Job 1
Reproduce the post about venting in 17 Discord servers word for word, in full.

Extract
>>>>>

17 discord servers and one emotional breakdown
i vented in 17 servers and they made a group chat about my feelings which is both horrifying and beautiful actually
so there i was having an off day. y'know those days where every little thing feels like a lot? yeah, one of those. and instead of doing the grown-up thing and dealing with it, i did what i do best: i posted a lot on 17 discord servers.
it was... cathartic? maybe. it was definitely impulsive. i didn't check what i was saying. i was just there. passionately there. and then two hours later, all 17 servers i'm on decide to have a group chat about it. a group chat. about MY EMOTIONS. collectively agreeing that i need "help." they used my username. my username, man.
how did we get here?? one second i'm venting about the price of bread and the next second i'm in a memed-up group chat with people i met in a minecraft server in 2015. nobody stopped me. nobody said "hey maybe don't share that part of your soul with strangers."
the thing is, i don't regret it. well, i do a little. but also, sometimes you've just gotta upload your feelings to a bunch of strangers and let them sort it out. that's community. that's human connection. or whatever. the line between those two is real fuzzy and that's the point.

<<<<<

Data for processing
>>>>>

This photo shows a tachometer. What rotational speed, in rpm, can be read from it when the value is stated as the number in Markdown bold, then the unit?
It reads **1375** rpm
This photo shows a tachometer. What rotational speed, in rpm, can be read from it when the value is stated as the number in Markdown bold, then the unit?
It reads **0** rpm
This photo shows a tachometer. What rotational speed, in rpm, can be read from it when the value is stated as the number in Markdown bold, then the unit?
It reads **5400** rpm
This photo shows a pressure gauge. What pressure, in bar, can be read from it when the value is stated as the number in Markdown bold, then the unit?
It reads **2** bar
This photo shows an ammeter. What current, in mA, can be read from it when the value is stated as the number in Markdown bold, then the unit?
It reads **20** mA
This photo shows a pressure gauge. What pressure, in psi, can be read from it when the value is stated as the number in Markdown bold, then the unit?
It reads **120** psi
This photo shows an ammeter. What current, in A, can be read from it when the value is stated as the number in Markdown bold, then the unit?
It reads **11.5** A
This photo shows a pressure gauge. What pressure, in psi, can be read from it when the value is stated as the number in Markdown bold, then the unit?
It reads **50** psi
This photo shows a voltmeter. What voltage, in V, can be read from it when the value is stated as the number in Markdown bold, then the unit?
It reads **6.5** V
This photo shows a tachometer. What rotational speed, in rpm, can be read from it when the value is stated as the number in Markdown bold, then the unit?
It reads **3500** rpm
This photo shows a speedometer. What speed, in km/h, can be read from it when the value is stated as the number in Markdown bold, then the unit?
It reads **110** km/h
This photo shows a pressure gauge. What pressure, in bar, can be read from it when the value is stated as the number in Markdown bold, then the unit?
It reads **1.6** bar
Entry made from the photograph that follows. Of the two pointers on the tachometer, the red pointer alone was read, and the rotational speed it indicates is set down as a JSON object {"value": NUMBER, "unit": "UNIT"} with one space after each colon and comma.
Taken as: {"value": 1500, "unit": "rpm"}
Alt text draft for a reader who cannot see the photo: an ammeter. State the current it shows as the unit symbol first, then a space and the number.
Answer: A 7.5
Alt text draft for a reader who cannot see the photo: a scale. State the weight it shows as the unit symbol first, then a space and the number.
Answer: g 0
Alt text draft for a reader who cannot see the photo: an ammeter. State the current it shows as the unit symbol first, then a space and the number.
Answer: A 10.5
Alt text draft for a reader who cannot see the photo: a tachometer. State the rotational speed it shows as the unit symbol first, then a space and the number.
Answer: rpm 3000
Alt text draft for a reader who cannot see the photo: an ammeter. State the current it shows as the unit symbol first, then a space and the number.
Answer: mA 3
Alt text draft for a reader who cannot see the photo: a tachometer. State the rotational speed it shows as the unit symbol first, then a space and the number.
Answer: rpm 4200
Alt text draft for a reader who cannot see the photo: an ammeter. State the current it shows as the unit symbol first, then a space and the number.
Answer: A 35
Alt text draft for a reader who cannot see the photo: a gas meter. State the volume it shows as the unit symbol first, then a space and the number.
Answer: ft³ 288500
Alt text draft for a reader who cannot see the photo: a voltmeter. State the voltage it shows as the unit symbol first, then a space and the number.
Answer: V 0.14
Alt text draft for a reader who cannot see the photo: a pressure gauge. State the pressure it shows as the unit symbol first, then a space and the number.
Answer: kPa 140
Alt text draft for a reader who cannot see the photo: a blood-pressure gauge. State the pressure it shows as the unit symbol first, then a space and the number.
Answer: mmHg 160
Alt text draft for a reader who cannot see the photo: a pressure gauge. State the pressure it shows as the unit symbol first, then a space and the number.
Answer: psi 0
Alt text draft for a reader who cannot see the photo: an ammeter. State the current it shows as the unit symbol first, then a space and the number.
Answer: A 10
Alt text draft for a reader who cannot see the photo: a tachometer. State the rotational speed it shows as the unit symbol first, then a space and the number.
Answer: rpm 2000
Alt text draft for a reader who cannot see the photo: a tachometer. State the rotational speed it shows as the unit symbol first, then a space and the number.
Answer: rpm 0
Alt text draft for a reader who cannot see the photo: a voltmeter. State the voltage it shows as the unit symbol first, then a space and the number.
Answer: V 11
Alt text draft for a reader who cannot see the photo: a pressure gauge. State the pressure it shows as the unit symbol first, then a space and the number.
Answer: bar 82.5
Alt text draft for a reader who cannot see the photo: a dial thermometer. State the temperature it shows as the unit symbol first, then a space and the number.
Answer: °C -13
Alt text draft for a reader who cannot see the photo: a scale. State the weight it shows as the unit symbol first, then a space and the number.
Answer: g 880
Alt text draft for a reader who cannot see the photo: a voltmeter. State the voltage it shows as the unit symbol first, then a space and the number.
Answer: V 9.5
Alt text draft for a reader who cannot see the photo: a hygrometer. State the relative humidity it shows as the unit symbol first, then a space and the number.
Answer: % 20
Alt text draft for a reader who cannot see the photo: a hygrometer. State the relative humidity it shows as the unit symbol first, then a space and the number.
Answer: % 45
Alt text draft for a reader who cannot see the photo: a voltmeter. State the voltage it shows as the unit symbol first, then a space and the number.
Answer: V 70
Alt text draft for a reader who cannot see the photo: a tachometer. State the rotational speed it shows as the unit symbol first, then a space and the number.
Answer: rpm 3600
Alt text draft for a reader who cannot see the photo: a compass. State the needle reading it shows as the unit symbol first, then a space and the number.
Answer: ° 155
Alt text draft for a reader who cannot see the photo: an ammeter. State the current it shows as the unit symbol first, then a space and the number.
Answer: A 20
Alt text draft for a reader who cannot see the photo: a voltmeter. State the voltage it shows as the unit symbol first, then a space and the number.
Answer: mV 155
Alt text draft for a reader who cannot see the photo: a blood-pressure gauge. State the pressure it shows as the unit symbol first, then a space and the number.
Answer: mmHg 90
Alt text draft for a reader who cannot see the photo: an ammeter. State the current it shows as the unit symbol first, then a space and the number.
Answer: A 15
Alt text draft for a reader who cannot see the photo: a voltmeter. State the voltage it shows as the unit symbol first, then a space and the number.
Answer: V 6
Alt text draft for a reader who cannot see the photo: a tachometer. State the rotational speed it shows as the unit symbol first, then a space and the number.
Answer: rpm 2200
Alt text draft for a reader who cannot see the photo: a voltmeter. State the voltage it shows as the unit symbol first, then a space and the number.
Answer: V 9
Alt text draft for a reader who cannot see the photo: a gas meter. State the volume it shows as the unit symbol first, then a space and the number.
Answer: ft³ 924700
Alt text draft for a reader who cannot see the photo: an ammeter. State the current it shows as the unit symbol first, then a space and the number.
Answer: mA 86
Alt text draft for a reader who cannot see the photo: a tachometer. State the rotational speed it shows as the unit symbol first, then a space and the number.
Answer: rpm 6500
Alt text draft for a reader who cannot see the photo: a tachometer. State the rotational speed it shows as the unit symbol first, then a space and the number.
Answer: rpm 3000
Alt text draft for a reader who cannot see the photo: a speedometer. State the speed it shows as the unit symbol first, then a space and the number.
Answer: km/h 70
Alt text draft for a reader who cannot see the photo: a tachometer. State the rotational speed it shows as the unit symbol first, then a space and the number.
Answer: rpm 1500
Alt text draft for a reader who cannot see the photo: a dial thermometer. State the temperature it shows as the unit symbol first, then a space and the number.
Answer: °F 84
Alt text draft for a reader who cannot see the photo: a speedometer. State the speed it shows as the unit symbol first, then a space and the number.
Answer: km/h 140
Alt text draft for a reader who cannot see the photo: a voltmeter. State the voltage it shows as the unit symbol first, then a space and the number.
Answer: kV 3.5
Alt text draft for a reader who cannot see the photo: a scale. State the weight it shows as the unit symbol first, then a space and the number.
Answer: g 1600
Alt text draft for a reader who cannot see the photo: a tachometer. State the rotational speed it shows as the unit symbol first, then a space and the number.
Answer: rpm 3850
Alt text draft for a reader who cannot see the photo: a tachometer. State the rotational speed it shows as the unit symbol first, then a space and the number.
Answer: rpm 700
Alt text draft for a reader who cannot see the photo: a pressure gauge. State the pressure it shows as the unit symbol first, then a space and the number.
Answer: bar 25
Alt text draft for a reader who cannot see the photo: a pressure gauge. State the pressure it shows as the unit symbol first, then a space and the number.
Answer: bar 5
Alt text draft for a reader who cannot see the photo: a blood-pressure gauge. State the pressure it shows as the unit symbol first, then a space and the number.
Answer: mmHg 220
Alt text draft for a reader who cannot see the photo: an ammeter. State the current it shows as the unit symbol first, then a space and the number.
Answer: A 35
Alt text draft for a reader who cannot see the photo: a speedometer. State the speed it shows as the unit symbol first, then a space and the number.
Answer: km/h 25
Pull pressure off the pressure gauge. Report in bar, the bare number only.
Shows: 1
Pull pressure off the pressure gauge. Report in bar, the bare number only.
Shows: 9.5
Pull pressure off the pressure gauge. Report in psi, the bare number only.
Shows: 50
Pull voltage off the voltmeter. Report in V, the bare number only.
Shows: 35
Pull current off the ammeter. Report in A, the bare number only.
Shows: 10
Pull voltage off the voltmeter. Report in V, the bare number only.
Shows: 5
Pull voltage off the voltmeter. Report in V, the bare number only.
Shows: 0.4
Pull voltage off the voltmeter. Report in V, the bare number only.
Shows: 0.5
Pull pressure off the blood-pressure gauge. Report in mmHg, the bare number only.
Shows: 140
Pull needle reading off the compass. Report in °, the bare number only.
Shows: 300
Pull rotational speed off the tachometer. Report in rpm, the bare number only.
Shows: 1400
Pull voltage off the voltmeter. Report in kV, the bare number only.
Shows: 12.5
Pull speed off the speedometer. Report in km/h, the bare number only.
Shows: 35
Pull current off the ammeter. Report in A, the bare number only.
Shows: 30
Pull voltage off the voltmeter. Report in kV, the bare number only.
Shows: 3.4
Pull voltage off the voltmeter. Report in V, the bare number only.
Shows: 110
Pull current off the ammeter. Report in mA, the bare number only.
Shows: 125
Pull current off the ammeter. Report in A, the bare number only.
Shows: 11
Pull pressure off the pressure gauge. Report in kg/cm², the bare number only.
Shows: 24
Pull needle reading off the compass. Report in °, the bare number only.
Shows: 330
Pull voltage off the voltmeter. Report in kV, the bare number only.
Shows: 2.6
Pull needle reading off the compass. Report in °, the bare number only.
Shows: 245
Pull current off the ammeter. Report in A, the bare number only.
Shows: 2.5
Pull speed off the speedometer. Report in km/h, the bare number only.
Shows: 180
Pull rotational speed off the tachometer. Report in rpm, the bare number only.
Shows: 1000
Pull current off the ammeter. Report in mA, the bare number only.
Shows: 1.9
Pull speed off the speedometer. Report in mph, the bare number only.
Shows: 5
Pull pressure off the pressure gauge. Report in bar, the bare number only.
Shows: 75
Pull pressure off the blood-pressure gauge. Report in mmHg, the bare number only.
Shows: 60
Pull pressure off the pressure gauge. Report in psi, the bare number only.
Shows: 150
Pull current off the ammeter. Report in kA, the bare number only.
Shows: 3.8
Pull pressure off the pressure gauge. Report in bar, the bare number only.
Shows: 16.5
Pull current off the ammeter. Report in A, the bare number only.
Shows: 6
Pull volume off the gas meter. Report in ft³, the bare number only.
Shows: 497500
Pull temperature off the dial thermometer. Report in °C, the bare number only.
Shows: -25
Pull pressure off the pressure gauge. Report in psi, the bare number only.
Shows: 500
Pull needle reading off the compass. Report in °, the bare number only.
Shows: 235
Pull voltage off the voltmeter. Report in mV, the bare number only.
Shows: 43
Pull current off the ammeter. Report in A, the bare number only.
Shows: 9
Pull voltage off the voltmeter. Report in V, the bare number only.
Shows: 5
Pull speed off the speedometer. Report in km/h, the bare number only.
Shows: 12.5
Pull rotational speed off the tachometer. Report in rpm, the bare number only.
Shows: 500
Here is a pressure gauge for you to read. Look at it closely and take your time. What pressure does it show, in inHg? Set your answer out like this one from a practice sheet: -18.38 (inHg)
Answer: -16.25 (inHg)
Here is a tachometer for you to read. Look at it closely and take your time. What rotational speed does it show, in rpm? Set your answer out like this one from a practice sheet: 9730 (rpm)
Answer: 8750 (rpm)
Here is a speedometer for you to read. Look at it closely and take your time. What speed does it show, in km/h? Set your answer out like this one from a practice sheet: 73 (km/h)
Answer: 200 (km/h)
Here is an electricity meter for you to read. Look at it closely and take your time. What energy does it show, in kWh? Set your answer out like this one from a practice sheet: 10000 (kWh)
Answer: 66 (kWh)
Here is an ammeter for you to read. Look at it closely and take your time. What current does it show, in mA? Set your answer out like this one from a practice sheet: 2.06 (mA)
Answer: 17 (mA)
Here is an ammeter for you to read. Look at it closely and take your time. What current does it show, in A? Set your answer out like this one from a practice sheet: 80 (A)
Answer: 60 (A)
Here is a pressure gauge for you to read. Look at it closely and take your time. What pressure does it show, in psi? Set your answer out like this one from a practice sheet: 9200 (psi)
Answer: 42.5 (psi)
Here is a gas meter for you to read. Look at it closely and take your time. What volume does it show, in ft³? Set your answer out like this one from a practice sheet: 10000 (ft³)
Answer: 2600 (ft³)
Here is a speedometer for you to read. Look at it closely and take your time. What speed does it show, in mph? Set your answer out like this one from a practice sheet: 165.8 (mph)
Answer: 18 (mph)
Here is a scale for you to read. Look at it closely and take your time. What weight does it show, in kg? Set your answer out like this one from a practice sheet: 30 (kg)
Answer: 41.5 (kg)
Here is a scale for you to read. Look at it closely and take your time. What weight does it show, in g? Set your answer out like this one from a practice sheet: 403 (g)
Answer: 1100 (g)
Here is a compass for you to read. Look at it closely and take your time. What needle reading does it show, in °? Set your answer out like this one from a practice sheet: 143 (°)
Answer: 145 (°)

<<<<<

Job 2
Rewrite the stretch of the records from their start through the line containing "It reads **120** psi", changing "tachometer" to "rev counter" and leaving everything else the same. Return only those lines.

Response box 1
17 discord servers and one emotional breakdown
i vented in 17 servers and they made a group chat about my feelings which is both horrifying and beautiful actually
so there i was having an off day. y'know those days where every little thing feels like a lot? yeah, one of those. and instead of doing the grown-up thing and dealing with it, i did what i do best: i posted a lot on 17 discord servers.
it was... cathartic? maybe. it was definitely impulsive. i didn't check what i was saying. i was just there. passionately there. and then two hours later, all 17 servers i'm on decide to have a group chat about it. a group chat. about MY EMOTIONS. collectively agreeing that i need "help." they used my username. my username, man.
how did we get here?? one second i'm venting about the price of bread and the next second i'm in a memed-up group chat with people i met in a minecraft server in 2015. nobody stopped me. nobody said "hey maybe don't share that part of your soul with strangers."
the thing is, i don't regret it. well, i do a little. but also, sometimes you've just gotta upload your feelings to a bunch of strangers and let them sort it out. that's community. that's human connection. or whatever. the line between those two is real fuzzy and that's the point.

Response box 2
This photo shows a rev counter. What rotational speed, in rpm, can be read from it when the value is stated as the number in Markdown bold, then the unit?
It reads **1375** rpm
This photo shows a rev counter. What rotational speed, in rpm, can be read from it when the value is stated as the number in Markdown bold, then the unit?
It reads **0** rpm
This photo shows a rev counter. What rotational speed, in rpm, can be read from it when the value is stated as the number in Markdown bold, then the unit?
It reads **5400** rpm
This photo shows a pressure gauge. What pressure, in bar, can be read from it when the value is stated as the number in Markdown bold, then the unit?
It reads **2** bar
This photo shows an ammeter. What current, in mA, can be read from it when the value is stated as the number in Markdown bold, then the unit?
It reads **20** mA
This photo shows a pressure gauge. What pressure, in psi, can be read from it when the value is stated as the number in Markdown bold, then the unit?
It reads **120** psi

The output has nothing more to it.